Für freiwillig versicherte Beschäftigte (einschließlich freiwillig versicherter Beamter) mit Rentenbezug ist nach § 240 Abs. 3 Satz 1 SGB V der Zahlbetrag der deutschen oder einer ausländischen Rente getrennt von den übrigen Einnahmen bis zur BBG-KV zu berücksichtigen. Soweit dies insgesamt zu einer über der BBG-KV liegenden Beitragsbelastung führen würde, ist statt des entsprechenden Beitrags aus der Rente nur der Zuschuss des RV-Trägers nach § 106 SGB VI als zusätzlicher KV-Beitrag an die KK zu zahlen. Diese besondere Form der Beitragsbemessung ist verfassungsrechtlich nicht zu beanstanden, da sie zu einer Gleichstellung mit pflichtversicherten ArbN führt, die gleichzeitig Rente beziehen (BSG v. 25.4.1991 – 12 RK 6/90, USK 9152, wg. Hinterbliebenenrentern BSG v. 19.12.1991 – 12 RK 11/90, Die Beiträge 1992, 77)._

Bei freiwillig Versicherten, die Arbeitsentgelt aus einer kv-freien Beschäftigung und gleichzeitig Rente erhalten, sind entsprechend § 240 Abs. 3 SGB V (§ 2 Abs. 3 BVGrdS) zunächst das Arbeitsentgelt und danach alle weiteren Einkünfte in der nach § 238a SGB V vorgesehenen Reihenfolge für die Beitragsbemessung in der freiwilligen Versicherung heranzuziehen. Die Regelung des § 240 Abs. 3 SGB V geht der des § 238a SGB V, nach der das Arbeitsentgelt eigentlich als sonstige Einnahme an nachrangiger Stelle heranzuziehen wäre, vor (bestätigt durch BSG v. 28.9.2011 – B 12 KR 23/09 R). Das gilt nicht für ein Arbeitsentgelt, das in einer versicherungsfreien geringfügig entlohnten Beschäftigung erzielt wird, weil dieses Arbeitsentgelt bei der Beitragsbemessung nicht zu berücksichtigen ist.

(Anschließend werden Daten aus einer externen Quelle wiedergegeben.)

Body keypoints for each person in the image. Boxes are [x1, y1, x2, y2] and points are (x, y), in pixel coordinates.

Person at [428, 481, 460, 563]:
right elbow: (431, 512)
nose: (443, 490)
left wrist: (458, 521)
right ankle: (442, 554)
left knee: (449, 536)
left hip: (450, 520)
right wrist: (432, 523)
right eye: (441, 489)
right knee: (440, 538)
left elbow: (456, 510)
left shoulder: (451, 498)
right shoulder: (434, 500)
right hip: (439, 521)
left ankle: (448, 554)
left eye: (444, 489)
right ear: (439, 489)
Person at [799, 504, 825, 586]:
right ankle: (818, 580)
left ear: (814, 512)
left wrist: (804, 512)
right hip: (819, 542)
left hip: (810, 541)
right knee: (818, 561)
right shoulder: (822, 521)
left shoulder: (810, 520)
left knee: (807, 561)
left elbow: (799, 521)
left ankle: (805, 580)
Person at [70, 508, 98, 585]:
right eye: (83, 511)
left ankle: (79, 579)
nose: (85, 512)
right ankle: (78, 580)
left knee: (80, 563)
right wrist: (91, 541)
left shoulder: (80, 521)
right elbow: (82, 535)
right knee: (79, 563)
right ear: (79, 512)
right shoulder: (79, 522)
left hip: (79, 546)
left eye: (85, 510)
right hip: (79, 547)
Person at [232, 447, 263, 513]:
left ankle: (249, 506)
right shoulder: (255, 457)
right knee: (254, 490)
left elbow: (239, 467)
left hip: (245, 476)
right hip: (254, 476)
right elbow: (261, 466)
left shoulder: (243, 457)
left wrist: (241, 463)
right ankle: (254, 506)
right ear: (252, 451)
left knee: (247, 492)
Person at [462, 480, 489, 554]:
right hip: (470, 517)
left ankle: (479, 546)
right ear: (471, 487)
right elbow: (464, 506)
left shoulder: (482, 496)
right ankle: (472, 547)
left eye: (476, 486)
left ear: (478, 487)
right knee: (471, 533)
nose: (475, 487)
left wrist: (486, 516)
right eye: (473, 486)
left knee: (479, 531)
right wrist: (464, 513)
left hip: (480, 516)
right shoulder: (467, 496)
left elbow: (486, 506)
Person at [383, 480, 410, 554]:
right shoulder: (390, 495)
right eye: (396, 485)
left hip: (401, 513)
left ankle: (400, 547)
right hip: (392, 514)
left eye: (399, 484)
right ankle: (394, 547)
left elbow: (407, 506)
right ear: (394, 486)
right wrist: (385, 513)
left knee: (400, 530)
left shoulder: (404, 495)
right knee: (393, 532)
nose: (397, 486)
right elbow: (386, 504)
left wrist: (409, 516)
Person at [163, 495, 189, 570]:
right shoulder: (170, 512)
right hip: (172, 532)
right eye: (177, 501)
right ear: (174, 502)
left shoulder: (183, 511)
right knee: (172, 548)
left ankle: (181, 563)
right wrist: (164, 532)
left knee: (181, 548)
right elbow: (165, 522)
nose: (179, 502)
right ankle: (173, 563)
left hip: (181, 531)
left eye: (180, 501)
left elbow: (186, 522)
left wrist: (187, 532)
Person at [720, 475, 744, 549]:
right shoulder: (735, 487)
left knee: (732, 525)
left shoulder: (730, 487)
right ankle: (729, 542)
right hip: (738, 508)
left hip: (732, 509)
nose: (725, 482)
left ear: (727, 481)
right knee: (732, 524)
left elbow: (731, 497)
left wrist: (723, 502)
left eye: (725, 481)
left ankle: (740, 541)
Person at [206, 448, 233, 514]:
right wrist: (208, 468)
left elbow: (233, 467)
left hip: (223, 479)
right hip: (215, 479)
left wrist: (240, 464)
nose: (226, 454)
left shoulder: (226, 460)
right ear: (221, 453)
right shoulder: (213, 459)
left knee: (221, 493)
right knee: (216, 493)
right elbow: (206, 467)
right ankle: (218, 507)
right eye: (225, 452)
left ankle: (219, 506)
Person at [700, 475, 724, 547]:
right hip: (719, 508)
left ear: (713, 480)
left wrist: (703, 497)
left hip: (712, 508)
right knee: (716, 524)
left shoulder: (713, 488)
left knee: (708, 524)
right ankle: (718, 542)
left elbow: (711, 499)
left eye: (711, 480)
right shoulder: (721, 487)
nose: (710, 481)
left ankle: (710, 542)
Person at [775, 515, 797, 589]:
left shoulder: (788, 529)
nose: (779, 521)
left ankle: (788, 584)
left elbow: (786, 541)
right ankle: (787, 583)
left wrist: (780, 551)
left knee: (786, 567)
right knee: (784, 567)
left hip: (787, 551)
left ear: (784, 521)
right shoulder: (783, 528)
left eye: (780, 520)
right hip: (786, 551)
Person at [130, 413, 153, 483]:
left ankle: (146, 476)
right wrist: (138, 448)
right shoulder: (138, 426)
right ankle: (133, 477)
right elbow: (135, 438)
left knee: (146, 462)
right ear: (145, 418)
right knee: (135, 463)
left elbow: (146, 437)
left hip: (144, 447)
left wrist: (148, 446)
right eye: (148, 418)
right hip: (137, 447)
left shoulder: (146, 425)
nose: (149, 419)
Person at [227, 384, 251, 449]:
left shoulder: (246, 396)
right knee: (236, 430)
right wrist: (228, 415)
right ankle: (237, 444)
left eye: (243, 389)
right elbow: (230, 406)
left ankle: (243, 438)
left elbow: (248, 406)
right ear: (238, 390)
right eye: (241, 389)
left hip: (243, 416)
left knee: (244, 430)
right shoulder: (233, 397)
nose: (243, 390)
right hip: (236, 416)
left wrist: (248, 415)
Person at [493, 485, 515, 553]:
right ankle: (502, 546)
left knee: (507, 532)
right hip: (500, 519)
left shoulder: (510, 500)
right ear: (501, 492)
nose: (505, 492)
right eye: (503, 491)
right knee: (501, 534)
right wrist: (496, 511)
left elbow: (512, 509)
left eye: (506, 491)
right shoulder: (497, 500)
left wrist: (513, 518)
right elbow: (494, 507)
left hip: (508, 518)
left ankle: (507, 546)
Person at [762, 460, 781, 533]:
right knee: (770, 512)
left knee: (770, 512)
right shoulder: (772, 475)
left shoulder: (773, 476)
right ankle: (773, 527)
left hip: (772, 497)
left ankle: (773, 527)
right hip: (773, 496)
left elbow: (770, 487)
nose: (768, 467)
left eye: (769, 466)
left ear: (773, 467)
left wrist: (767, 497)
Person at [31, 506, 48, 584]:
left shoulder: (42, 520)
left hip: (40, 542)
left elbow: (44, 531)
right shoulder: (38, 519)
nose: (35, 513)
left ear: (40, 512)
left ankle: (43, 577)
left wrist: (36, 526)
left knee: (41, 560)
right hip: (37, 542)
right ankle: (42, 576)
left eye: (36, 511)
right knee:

Für weitergehende Ausführungen lohnt sich eine Lektüre der Gesetzesbegründungen.

Und mal btw: Wenn einem eine Rechtslage nicht gefällt, stehen einem Tür und Tor offen den Rechtsweg zu beschreiten. Hier hindert auch einem niemand daran. Nur ich habe für meinen Teil schon aufgegeben die Masse der Vorschriften v.a. im Sozialversicherungsrecht nach Sinn und Unsinn zu hinterfragen; sonst würde ich nie mit meiner Arbeit fertig werden.